◆ **Problem requirements**: From the forum thread on the front air dam below, copy word for word the passage starting at "Sent from AutoGuide.com" and ending at "it some more.".

◆ **Passage provided**:

# front air dam



## Gator (Jul 14, 2013)

does anyone's front air dam not flush with the car body?


----------



## Gator (Jul 14, 2013)

Like this on both sides. Been this way since day one


----------



## blk88verde (Apr 30, 2011)

My 2011 ECO is the same. Not sure if this is because I got the dealer installed fogs and the dealer messed it up or from the factory.


----------



## Gator (Jul 14, 2013)

I had dealer install fog lights also. Just like to now if its like this on the diesel or like this on the ECOs and why the gap.


----------



## Sperry (Aug 3, 2013)

I haven't noticed but I'll take a look tomorrow


----------



## 2013LT (Jul 3, 2013)

I don't think mine is like that but same I'll check it out tomorrow as I'm not 100% sure and now I want to make sure it's not like that lol


----------



## jsusanka (Jan 31, 2011)

looks like it is missing a clip mine does not look like that - the weather is finally nice so I am going to give it a wash tomorrow and I will double check.


----------



## Gator (Jul 14, 2013)

now if its a regular cruze not a ECO version, its usually flush. So I'm inquiring only on diesel models.


----------



## bigluke (Aug 18, 2013)

Mine's flush...


----------



## Luigi (Jun 16, 2013)

Mine was like that last time I washed my car. I simply pushed it on until it snapped into place. 2014 cruse td

Sent from AutoGuide.com Free App


----------



## newsguy99 (May 24, 2013)

Mine pulled off, and was dragging the ground, after I hit a big V when I was pulling off the road, into a driveway of a house I needed to visit the other day. However, after about 5 minutes of fooling around with it, I just pushed it back on... For that entire day, I checked every stop, and it was off each time.. At the end of the day, I had some extra time, and fooled with it some more.

◆ **Source excerpt**:
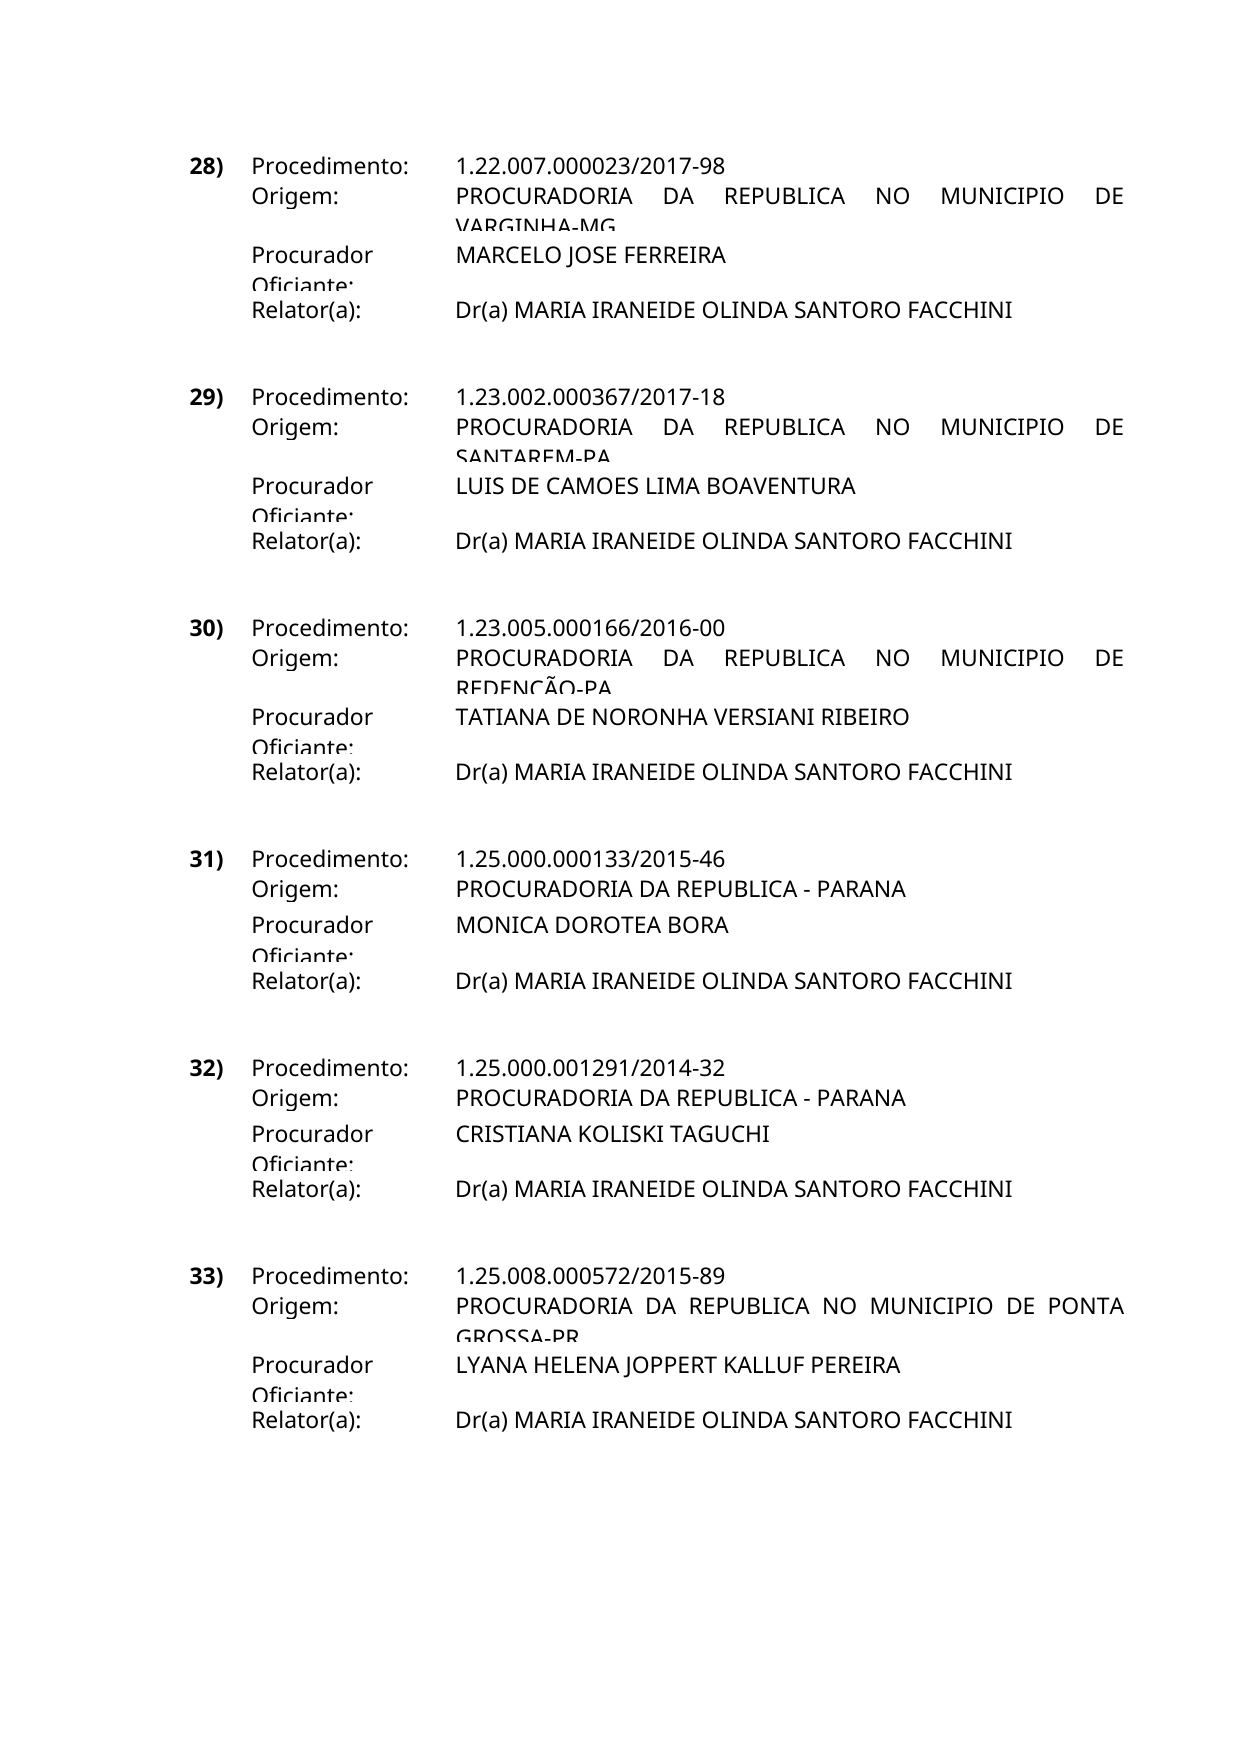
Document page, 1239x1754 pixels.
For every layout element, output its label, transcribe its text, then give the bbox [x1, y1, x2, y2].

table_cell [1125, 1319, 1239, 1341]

◆ **Written solution**:
Sent from AutoGuide.com Free App


----------



## newsguy99 (May 24, 2013)

Mine pulled off, and was dragging the ground, after I hit a big V when I was pulling off the road, into a driveway of a house I needed to visit the other day. However, after about 5 minutes of fooling around with it, I just pushed it back on... For that entire day, I checked every stop, and it was off each time.. At the end of the day, I had some extra time, and fooled with it some more.